As the most sensitive gravitational experiment ever created, the advanced Laser Interferometer Gravitational-wave Observatory (aLIGO) is highly susceptible to transient non-cosmic noise artifacts called glitches. Since glitches make it more difficult to detect gravitational waves, the proper characterization and analysis of such noise features is useful for improving aLIGO’s sensitivity to gravitational waves.

Over the past year, I have worked to develop a project which combines crowd-sourcing and machine learning to classify glitches in aLIGO data. These two tools feed off of each other to build a superior classifier; output of the crowd-sourcing component helps to train machine learning algorithms, and machine learning algorithms feed the most questionable glitches back to the citizen volunteers for further morphological classification.

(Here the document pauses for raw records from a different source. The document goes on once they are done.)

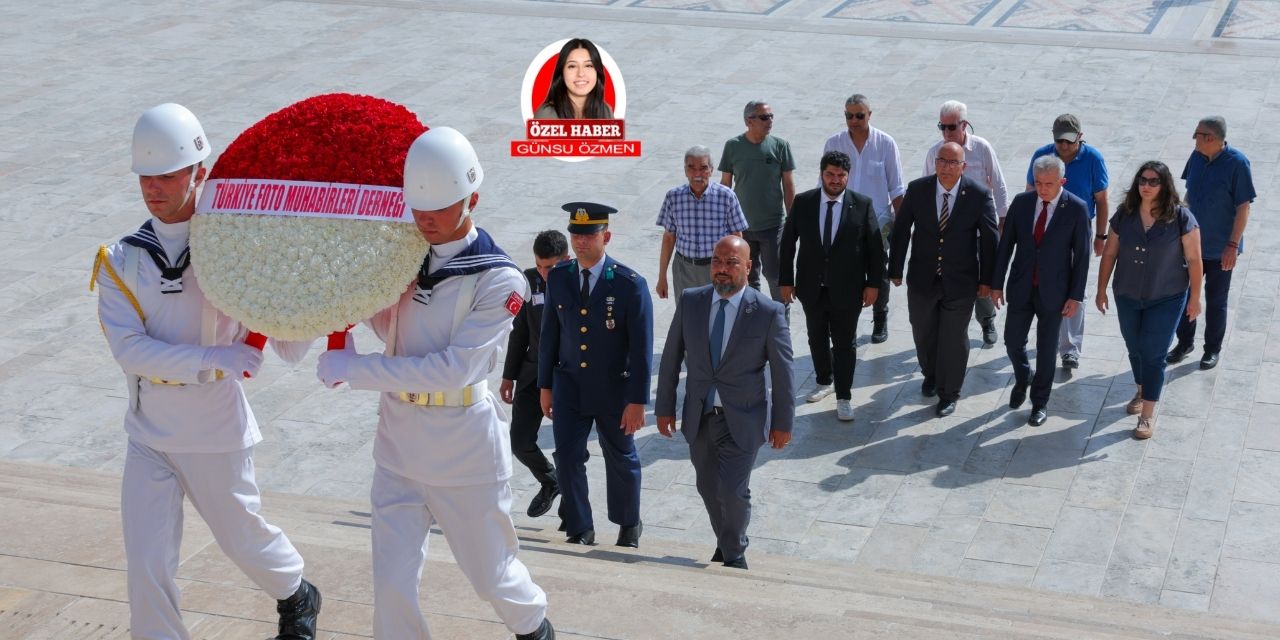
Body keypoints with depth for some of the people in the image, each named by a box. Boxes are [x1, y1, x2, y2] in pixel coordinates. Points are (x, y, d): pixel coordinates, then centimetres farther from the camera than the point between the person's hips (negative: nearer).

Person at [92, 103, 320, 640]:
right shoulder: (119, 261, -2)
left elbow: (289, 348, -9)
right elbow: (129, 348, -17)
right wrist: (211, 359, -28)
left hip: (216, 432, -2)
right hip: (148, 433, 2)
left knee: (242, 537, 17)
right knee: (147, 567, -3)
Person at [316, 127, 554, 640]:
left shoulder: (499, 280, -16)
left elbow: (453, 368, -22)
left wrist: (353, 368, -21)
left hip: (465, 449, -4)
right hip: (400, 443, 4)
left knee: (491, 576, 15)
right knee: (392, 588, -2)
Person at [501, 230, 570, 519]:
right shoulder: (529, 280, -1)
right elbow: (520, 330, 9)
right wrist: (509, 375, 11)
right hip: (534, 372, 4)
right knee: (520, 441, 1)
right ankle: (550, 482, 30)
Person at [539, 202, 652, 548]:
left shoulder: (630, 285, -17)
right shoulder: (558, 277, -4)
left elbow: (641, 348, -15)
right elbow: (550, 335, 5)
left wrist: (637, 401, -15)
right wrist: (545, 385, 6)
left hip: (614, 390, -2)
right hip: (569, 386, 3)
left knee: (621, 460, 15)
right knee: (567, 458, -2)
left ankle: (629, 525, 36)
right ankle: (580, 530, 13)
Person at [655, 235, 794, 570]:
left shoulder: (769, 312, -11)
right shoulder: (689, 301, -2)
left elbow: (782, 370, -4)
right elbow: (671, 358, 5)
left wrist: (782, 422, -1)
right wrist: (664, 407, 6)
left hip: (742, 420, -4)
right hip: (698, 417, 4)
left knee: (733, 490, -8)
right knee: (709, 488, 15)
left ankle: (734, 555, 17)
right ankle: (726, 544, 40)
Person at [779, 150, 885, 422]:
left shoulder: (862, 205, -8)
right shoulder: (803, 202, -4)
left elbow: (875, 246, -3)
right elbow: (788, 243, 2)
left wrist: (873, 284, -5)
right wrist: (786, 280, 1)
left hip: (847, 289, -2)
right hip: (811, 287, 3)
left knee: (844, 344, 4)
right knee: (817, 338, 18)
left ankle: (844, 397, 15)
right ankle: (824, 381, 39)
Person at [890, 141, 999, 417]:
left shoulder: (979, 194, -13)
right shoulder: (917, 189, -9)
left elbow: (989, 238, -6)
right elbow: (901, 230, -1)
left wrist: (986, 279, -3)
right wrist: (895, 269, 1)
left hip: (960, 281, -2)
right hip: (922, 278, 2)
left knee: (954, 339, 7)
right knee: (923, 333, 19)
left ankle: (948, 394, 25)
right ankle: (931, 376, 47)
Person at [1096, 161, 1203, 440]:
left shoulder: (1180, 217, -15)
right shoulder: (1124, 214, -5)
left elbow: (1194, 260, -9)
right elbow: (1109, 254, 3)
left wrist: (1195, 298, -6)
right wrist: (1101, 290, 6)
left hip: (1166, 299, -4)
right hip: (1127, 296, 4)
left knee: (1153, 353, -3)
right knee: (1135, 349, 19)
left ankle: (1148, 414, 7)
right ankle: (1142, 390, 45)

This visualization shows machine learning classification results from all of the glitches recorded by aLIGO during its first observing run. The colors indicate the type of glitch that the machine learning algorithms predicted for each event. By selecting and deselecting boxes, one can limit the number of glitches one is viewing, making it easier to see trends in the properties of a glitch category, and similarities between different categories. This visualization was made using d3, a tool for creating web-based visualizations. It is primarily useful for members of the LIGO Scientific Collaboration who wish to analyze the state of the detectors and rid problematic noise, bettering aLIGO’s sensitivity to the gravitational universe.